Anyway, I always thought it would be fun to play a 'real' RPG set there.
I knew there had been a 3.X game based on WoW, but I was never on the bandwagon for that system and it skipped my notice. From what I've read it's a good set of books for the setting lore, but didn't try very hard to recreate the PC classes and their iconic abilities.

So that's where I'm starting with Mythras/Classic Fantasy. Going through the Classic WoW classes and trying to sort out what's unique about each one. I'd played a bit of each of them during Classic WoW, so I wasn't blank slating it.
I started with the Warlock, since that's the class I'd played the most... and quickly ran into a big heaping pile of setting lore I had to suss out in order to understand how the Warlocks work in the setting.

See, the written lore for WoW doesn't necessarily match up with how the game plays.

In the game the Warlock trainers are usually found in hidden places, like the musty basements of taverns. It isn't mentioned so much during the game, but Warlocks are rightly pariahs and best keep their practices under wraps. In-game you can run through the streets of Stormwind with your demon pets out, but in lore-based Stormwind that would NOT end well.
So, early decision, I'm going to favor the lore over how things work in the MMO.

Another thing that I quickly realized is that the map for WoW is severely distorted. Areas are sized for video game capabilities and Player attention spans. But each zone really oughtta be MUCH larger. Stormwind is the size of a large village.
My first inclination there is to just expand the existing map and dot in more stuff... more streets and canals in Stormweind, more farms and mines in Elwynn Forest... but keep the same base layout and features. Places you fly past in the MMO, like Goldshire, should be a major hub of commerce (and have more than 3 buildings).

So, LOTS of work to do... and I'm not sure this will ever get on the table. But on the flip-side, I am learning a lot more about Mythras and Classic Fantasy as I look for matches with WoWs races, classes, and factions. Running Warlocks along the lines of the cults in Mythras seems fitting.
We'll see how it goes. I might lose interest quickly... or I might dig in deeper. Either way, it's not nearly the time sink that re-upping to play Classic WoW would be.


Aarklash B/X follow-up

I thought I'd mention how a season of B/X set in Rackham's Aarklash setting went...

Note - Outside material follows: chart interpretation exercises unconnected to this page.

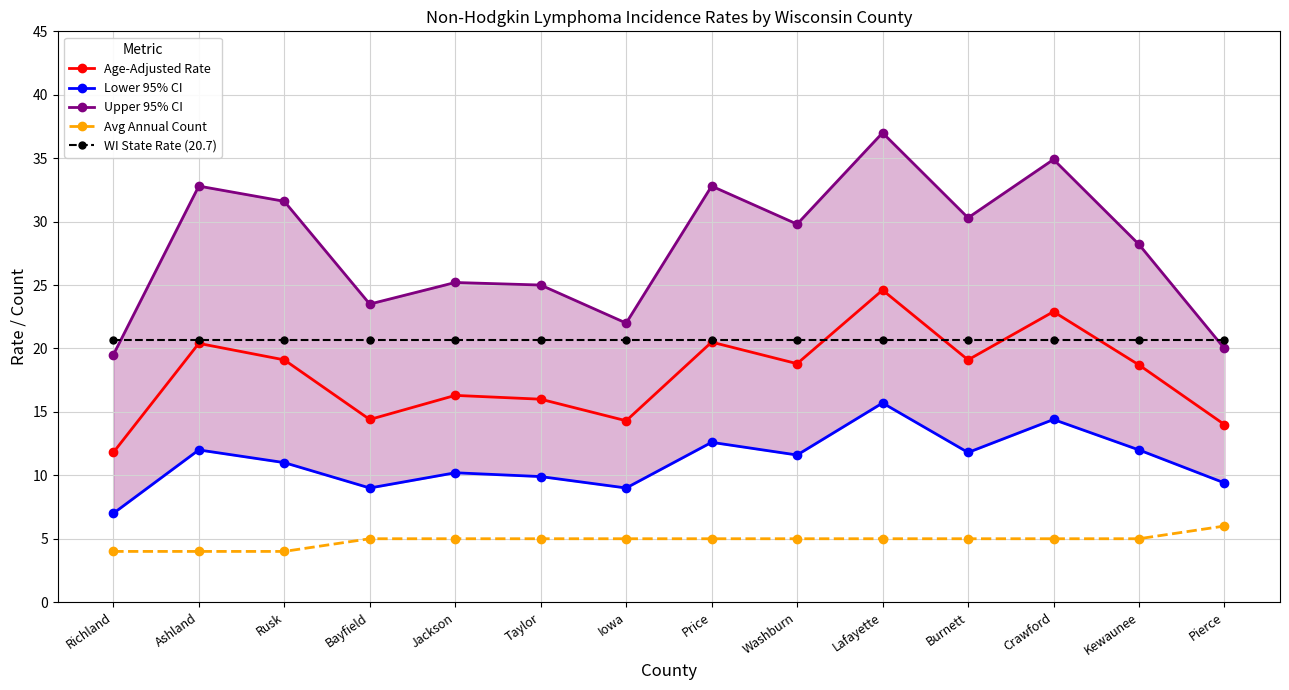

True or false: Lower 95% CI and WI State Rate (20.7) intersect in this chart.

False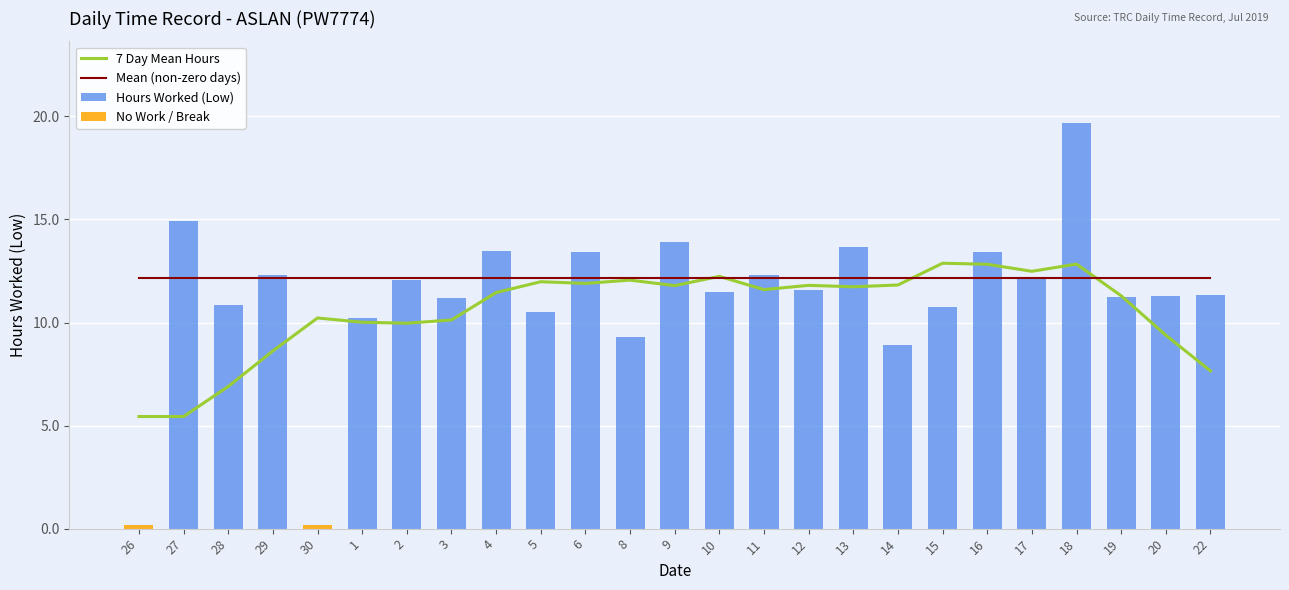

Reading right to left, list all the values displayed in this chart.

7 Day Mean Hours: 7.7	9.4	11.3	12.8	12.5	12.8	12.9	11.8	11.7	11.8	11.6	12.2	11.8	12.1	11.9	12.0	11.5	10.1	10.0	10.0	10.2	8.6	6.9	5.4	5.4
Mean (non-zero days): 12.2	12.2	12.2	12.2	12.2	12.2	12.2	12.2	12.2	12.2	12.2	12.2	12.2	12.2	12.2	12.2	12.2	12.2	12.2	12.2	12.2	12.2	12.2	12.2	12.2
Hours Worked (Low): 11.3	11.3	11.2	19.7	12.1	13.4	10.8	8.9	13.7	11.6	12.3	11.5	13.9	9.3	13.4	10.5	13.5	11.2	12.1	10.2	0.0	12.3	10.8	14.9	0.0
No Work / Break: 0.0	0.0	0.0	0.0	0.0	0.0	0.0	0.0	0.0	0.0	0.0	0.0	0.0	0.0	0.0	0.0	0.0	0.0	0.0	0.0	0.2	0.0	0.0	0.0	0.2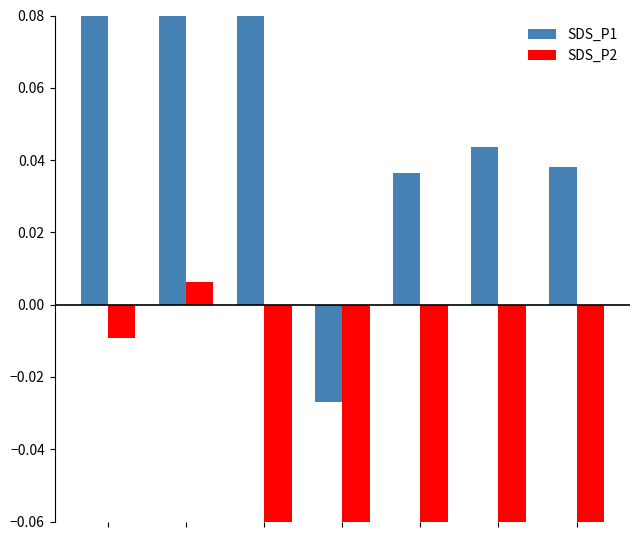

Count the number of categories in the chart.

7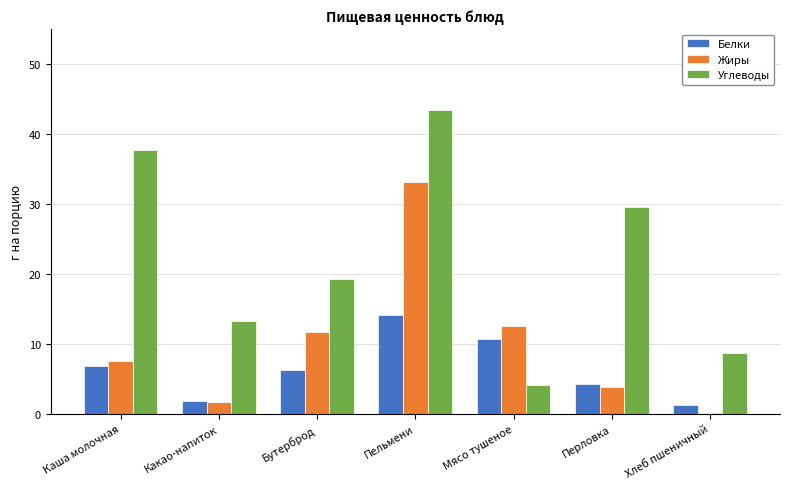

Read the Белки value at Пельмени.

14.2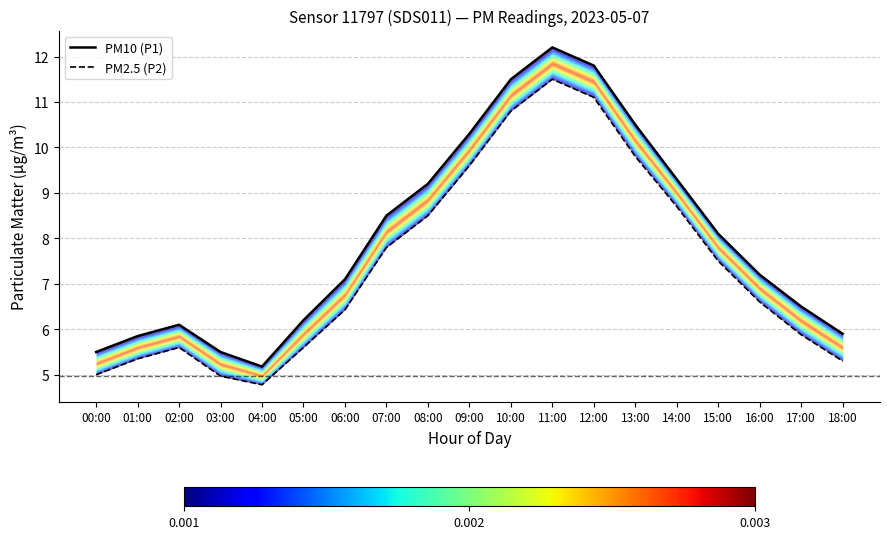

Is it true that PM10 (P1) equals 5.9 at 18:00?

True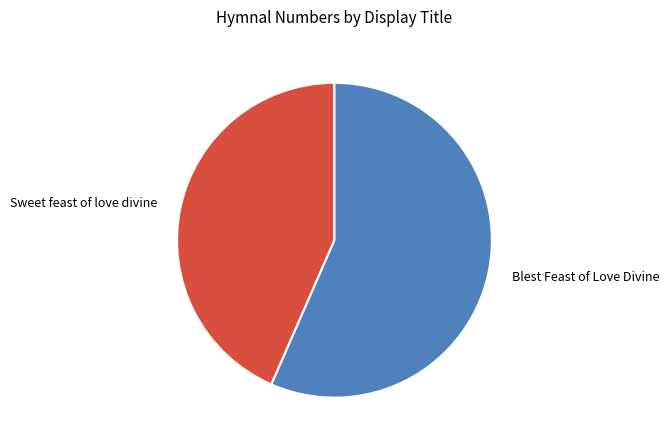

Is the sum of Sweet feast of love divine and Blest Feast of Love Divine greater than half?

Yes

Well... I was playing with kids... 13yr olds mostly... and most of them newbies to D&D... as if that's an excuse. Anyway, they pretty much took any hook I presented as evidence NOT to go looking that direction. Some of them wanted to loot the Keep, which led to a split in the party and those Players going off under another GM (which was good, because 10 Players is just too much).
So the ones that were left poked around the Keep and got embroiled in trying track the bandits who raided it (the other group of PCs).
The girls in the group banded together and wandered out into Tir-Na-Bor territory, avoiding any sign of life the came upon and eventually ending up near the chasm of Mid-Nor... but were taken in by guardian dwarfs and shunted off to one of the main dwarf cities. They tried to buy magic items there to beef themselves up but couldn't afford any. Quests were offered, quests were refused. The girls wandered off to find better shopping opportunities.
It all went on that way for a while... presenting situations that the kids generally would turn away from for safer pastures.
Eventually they ended up on the docks of Cadwallon... but were loathe to enter the city for some reason.
So the gist was, they were looking for magic items, but had no money, and were not willing to do any of the things offered that would have gained them treasure/fame/experience.

During this time, various Players dropped out for various reasons... mostly having to do with school work. One kid got kicked out for calling another kid a name. One boy was picked on mercilessly by the girls and eventually dropped out (yes, I tried to intervene... no, he didn't come back).

Not really a success... though I did feel that Aarklash was a great setting for running an RPG.
I also learned that we really need to break up cliques when D&D club starts... because that became a problem, with some kids not wanting to play with other kids and such.
Oh well, it was the first try. Most everyone seemed to have fun with it... most of the time.